Trust is built through behavior. Make it tangible. Choose one behavior and practice it consistently.

Second, get really good at declaring your intent. Share not just what you’re doing, but why you’re doing it. Always give the “why” behind the “what.”

When you don’t declare your intent, people will ascribe intent to you anyway—and usually from fear. Transparency builds trust. Declaring intent removes guessing.

Third, focus not only on being trustworthy, but on being trusting. Look for ways to extend more trust—smart trust—to others.

When people are trusted, they rise to the occasion. They grow. They perform better. And they reciprocate trust back to you.

Leaders go first. They lead their life by being trustworthy and by being trusting.

Conclusion and Final Thoughts

I love that—identify the behavior, declare your intent, and be more trusting. Those are powerful, practical steps.

I’ll put links in the show notes to Stephen’s books and ways to connect with him. But more than anything, I want to thank you for being here—not just for your background and insights, but for your genuine desire to help people lead their lives more effectively and with more trust.
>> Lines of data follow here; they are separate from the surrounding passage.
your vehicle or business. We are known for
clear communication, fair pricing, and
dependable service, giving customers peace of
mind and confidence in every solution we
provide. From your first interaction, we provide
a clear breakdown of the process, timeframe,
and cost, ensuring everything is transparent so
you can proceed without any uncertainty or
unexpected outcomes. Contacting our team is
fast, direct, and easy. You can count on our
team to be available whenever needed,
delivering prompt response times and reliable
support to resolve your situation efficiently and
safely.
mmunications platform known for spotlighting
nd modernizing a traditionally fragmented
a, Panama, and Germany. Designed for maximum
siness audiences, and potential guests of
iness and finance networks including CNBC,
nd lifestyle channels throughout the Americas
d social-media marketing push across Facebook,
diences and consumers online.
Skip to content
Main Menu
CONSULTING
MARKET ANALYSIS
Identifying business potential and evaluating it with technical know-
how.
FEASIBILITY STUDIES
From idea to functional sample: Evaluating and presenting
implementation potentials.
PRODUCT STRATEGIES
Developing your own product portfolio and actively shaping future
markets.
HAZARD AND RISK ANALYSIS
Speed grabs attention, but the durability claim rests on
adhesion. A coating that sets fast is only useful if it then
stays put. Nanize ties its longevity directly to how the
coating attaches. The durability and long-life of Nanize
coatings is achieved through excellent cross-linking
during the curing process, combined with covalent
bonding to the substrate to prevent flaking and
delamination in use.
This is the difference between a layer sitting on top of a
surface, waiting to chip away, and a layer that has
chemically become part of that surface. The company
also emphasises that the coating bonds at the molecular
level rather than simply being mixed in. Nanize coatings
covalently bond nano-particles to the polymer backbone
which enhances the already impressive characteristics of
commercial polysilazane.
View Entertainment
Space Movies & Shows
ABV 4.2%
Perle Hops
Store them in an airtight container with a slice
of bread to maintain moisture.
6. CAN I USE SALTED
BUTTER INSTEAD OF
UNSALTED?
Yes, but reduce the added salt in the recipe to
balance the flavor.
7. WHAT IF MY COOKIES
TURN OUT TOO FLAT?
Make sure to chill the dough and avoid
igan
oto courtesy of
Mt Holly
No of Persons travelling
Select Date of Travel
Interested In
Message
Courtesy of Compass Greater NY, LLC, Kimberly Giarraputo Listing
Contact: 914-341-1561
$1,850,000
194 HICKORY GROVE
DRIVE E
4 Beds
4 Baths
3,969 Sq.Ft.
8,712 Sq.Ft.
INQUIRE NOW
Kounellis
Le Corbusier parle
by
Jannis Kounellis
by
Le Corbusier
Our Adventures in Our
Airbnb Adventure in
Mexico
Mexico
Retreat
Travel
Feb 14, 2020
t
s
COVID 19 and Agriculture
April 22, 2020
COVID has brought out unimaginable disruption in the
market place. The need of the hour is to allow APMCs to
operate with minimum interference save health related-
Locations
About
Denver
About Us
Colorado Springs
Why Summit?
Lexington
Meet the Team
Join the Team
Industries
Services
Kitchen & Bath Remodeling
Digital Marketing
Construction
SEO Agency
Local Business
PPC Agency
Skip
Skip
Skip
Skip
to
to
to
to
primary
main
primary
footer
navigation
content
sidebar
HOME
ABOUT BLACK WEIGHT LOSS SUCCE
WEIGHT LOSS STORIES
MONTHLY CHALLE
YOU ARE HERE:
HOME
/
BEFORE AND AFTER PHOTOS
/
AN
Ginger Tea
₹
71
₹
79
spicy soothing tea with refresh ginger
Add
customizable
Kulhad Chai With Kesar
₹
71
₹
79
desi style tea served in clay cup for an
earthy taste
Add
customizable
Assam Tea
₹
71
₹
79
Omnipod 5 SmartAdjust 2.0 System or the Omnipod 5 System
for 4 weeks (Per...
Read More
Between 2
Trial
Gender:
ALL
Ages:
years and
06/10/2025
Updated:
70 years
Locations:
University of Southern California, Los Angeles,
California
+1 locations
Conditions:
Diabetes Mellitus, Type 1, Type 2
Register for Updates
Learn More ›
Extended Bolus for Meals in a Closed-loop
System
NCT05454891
Absolutely. I love your focus on leading your life. I remember an early phrase we used to say: “Why just manage your time when you can lead your life?”

Time management matters, but the overarching principle is leading your life—prioritizing your schedule and scheduling your priorities.

Trust is the foundation of a life well led. When you trust yourself, everything else gets better—your relationships, your leadership, your impact on society.

Beautifully said.

If you’re listening to this episode, share it. And remember: no matter where you are or what you’re doing, it’s never too late to start living the life you’re meant to live.

I’m George Wright III, your host. Have an amazing day—and we’ll talk with you soon.